Posted: Thursday, March 09, 2000

OPHIR, Alaska (AP) -- Defending champion Doug Swingley kept his lead Wednesday in the Iditarod Trail Sled Dog Race, but previous winners Martin Buser and Rick Swenson were right behind him.

Swingley of Lincoln, Mont., arrived at Ophir, an old gold mining town, at 10:07 a.m., leaving 12 minutes later. He dropped a dog at the checkpoint, leaving him with a 12-dog team.

Three-time Iditarod winner Martin Buser of Big Lake, Alaska, arrived at 10:55 a.m. and stayed for about six hours before pushing on with 13 dogs at 4:51 p.m.

Swenson of Two Rivers, Alaska, the race's only five-time winner, left 22 minutes after Buser with a 14-dog team.

''All right King, that a boy,'' Swenson said as he directed the team back on the trail toward the next checkpoint at Cripple 60 miles away.

Paul Gebhardt of Kasilof, Alaska, who had been leading the race since Monday, remained in the previous checkpoint at Takotna for a mandatory 24-hour layover. He had arrived at the previous checkpoint in Takotna about 1 1/2 hours before Swingley.

DeeDee Jonrowe of Willow, Alaska chose to take her layover in Ophir.

Rick Mackey of Nenana, Alaska, who won the race in 1983, was preparing to leave Ophir shortly after Swenson departed.

''I think I'm in a real good position. So far everything has worked out,'' Mackey said as he tossed fish chunks to his dogs.

While some of the frontrunners pushed through Takotna, other mushers took advantage of the village's reputation for hospitality. Takotna and its 51 residents puts on one of the biggest welcomes for mushers in the 1,100-mile race from Anchorage to Nome. For that reason, many of the mushers choose to do their mandatory 24 there. A record 81 mushers began the race on Saturday. Two have scratched.

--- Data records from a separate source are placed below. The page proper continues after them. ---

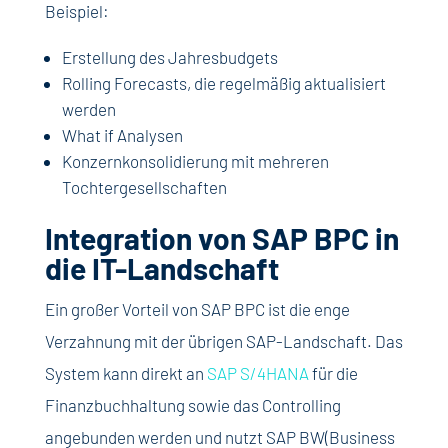
Beispiel:
Erstellung des Jahresbudgets
Rolling Forecasts, die regelmäßig aktualisiert
werden
What if Analysen
Konzernkonsolidierung mit mehreren
Tochtergesellschaften
Integration von SAP BPC in
die IT-Landschaft
Ein großer Vorteil von SAP BPC ist die enge
Verzahnung mit der übrigen SAP-Landschaft. Das
System kann direkt an
SAP S/4HANA
für die
Finanzbuchhaltung sowie das Controlling
angebunden werden und nutzt SAP BW(Business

Volunteers cooked up everything from burgers, pies and cakes to steak and crab legs at the community hall, which sits in the center of town. Mushers were taking the opportunity to catch up on some much-needed rest after tending to their dogs. They've been racing since Sunday and fatigue was starting to set in.

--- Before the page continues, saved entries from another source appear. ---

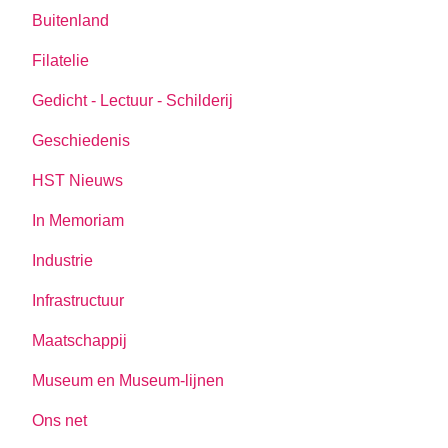
Buitenland
Filatelie
Gedicht - Lectuur - Schilderij
Geschiedenis
HST Nieuws
In Memoriam
Industrie
Infrastructuur
Maatschappij
Museum en Museum-lijnen
Ons net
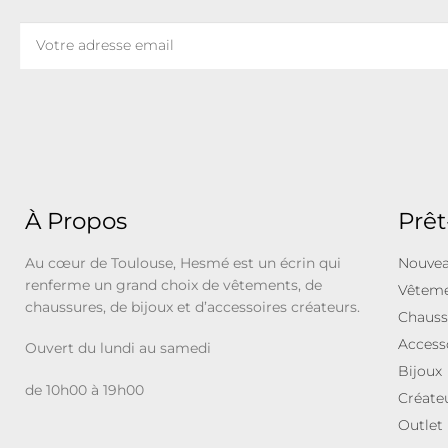
À Propos
Prêt
Au cœur de Toulouse, Hesmé est un écrin qui
Nouvea
renferme un grand choix de vêtements, de
Vêtem
chaussures, de bijoux et d’accessoires créateurs.
Chauss
Access
Ouvert du lundi au samedi
Bijoux
de 10h00 à 19h00
Créate
Outlet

During the 24-hour layover, mushers' times are adjusted to make up for their differing start times, so it can be difficult to tell exactly who is ahead until they complete their layovers.

About a dozen mushers joined Gebhardt for the long stay in Takotna, including Ramy Brooks of Healy, Bill Cotter of Nenana, Jerry Riley of Nenana and Jon Little of Kasilof.

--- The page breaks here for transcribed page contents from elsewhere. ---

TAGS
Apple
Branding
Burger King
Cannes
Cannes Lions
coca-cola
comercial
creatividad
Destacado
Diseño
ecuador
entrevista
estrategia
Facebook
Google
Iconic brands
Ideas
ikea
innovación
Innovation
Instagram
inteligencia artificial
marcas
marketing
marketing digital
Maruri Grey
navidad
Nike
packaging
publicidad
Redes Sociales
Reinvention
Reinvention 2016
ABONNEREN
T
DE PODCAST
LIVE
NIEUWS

Teams in the back of the pack were having trouble with a trail left rough and bumpy by snowmachines and other mushers. Several mushers had broken their sleds, running into trees and stumps.

Temperatures have been rising into the 30s during the day and many mushers have been running their teams during the cool nights, so as not to overheat the dogs. Mushers welcomed the colder temperatures of Alaska's Interior, where temperatures hovered around zero Wednesday morning.